There are two types of insomnia, both which affect the immune system. One is self-imposed insomnia – due to the person not allowing themselves enough time to sleep, and the other form of insomnia is caused by mood disorders such as anxiety and depression.
Sufferers are too worried to sleep, due to things such as financial issues, divorce, ill partner or child or personal health issues. Or a partner constantly snoring!
Medical studies over the years have linked obesity and heart disease with sleep deprivation.
If you are not sleeping well you are not ageing well.
To develop a good sleep pattern follow the next few steps.
- Set a bedtime. If we like it or not, our bodies are creatures of habit, even if our minds are not. We are meant to go to bed at the same time every night and get up at the same time every morning.
- Create a peaceful sleep environment. Remove all disturbances. Make sure there is no noise, light, television, computers or phones. The room must be dark, and the bedroom must be the correct temperature – cool enough so that you can snuggle under your blanket, but not so cold that you have to curl up into a ball. Obviously your mattress and pillows must be comfortable, and your sheets clean, soft and fresh.
- Develop a sleep ritual. If you like to read for ½ hour in bed every night – do this every night. If you like to meditate, do that. If you need to make a list for the next day, do that.

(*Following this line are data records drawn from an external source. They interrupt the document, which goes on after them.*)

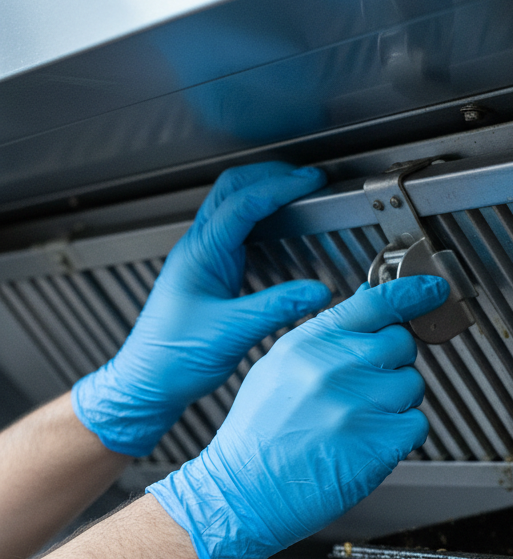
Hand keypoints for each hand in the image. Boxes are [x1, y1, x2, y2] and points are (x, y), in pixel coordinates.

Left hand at [72, 163, 330, 456]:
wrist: (147, 382)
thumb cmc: (173, 358)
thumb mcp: (232, 332)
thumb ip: (278, 308)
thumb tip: (319, 291)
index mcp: (200, 254)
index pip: (243, 203)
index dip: (280, 187)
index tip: (310, 181)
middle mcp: (198, 249)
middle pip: (233, 189)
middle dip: (271, 176)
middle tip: (307, 178)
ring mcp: (202, 260)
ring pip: (232, 207)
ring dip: (265, 194)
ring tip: (298, 196)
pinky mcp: (209, 275)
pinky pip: (236, 233)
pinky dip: (261, 220)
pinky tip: (279, 232)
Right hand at [147, 275, 449, 558]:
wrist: (244, 493)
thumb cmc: (259, 435)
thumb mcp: (279, 367)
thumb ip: (326, 336)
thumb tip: (369, 301)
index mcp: (310, 343)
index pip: (375, 303)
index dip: (412, 292)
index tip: (434, 289)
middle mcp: (335, 368)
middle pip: (402, 344)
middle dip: (393, 364)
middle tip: (365, 389)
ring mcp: (359, 405)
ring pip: (412, 385)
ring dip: (397, 402)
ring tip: (357, 422)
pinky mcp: (379, 442)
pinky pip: (416, 424)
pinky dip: (401, 435)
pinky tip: (367, 443)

- Get sleep accessories. If you need to wear an eye pillow to keep the light out, wear one. If you need earplugs to keep the noise out, wear them. If you need flannelette pyjamas in winter to keep you warm – wear them.
- Talk to your sleep partner. Speak to your partner about sleep. If your relationship is suffering because they are keeping you awake or you them, work at how you can both make it work better. Help each other get to sleep so you both wake up feeling refreshed. Some couples choose to sleep in separate rooms just so they do not disturb each other.
- Keep your bed for sleeping and lovemaking. Your bed is not a place to answer emails, watch TV or talk on the phone.
- Do not fret when you cannot sleep. No one has actually died of insomnia.
- Try natural sleep tablets. Avoid any chemical sleep tablets as you will build an addiction to them. Try natural sleep blends or natural Melatonin – there will be one that works perfectly for you. Make sure you have a glass of water beside the bed so if you wake and cannot settle again, you can take another natural tablet without getting up and waking even further.
- Make sure you drink enough water throughout the day and before bedtime. Often the reason you wake up at night is simply because you are thirsty!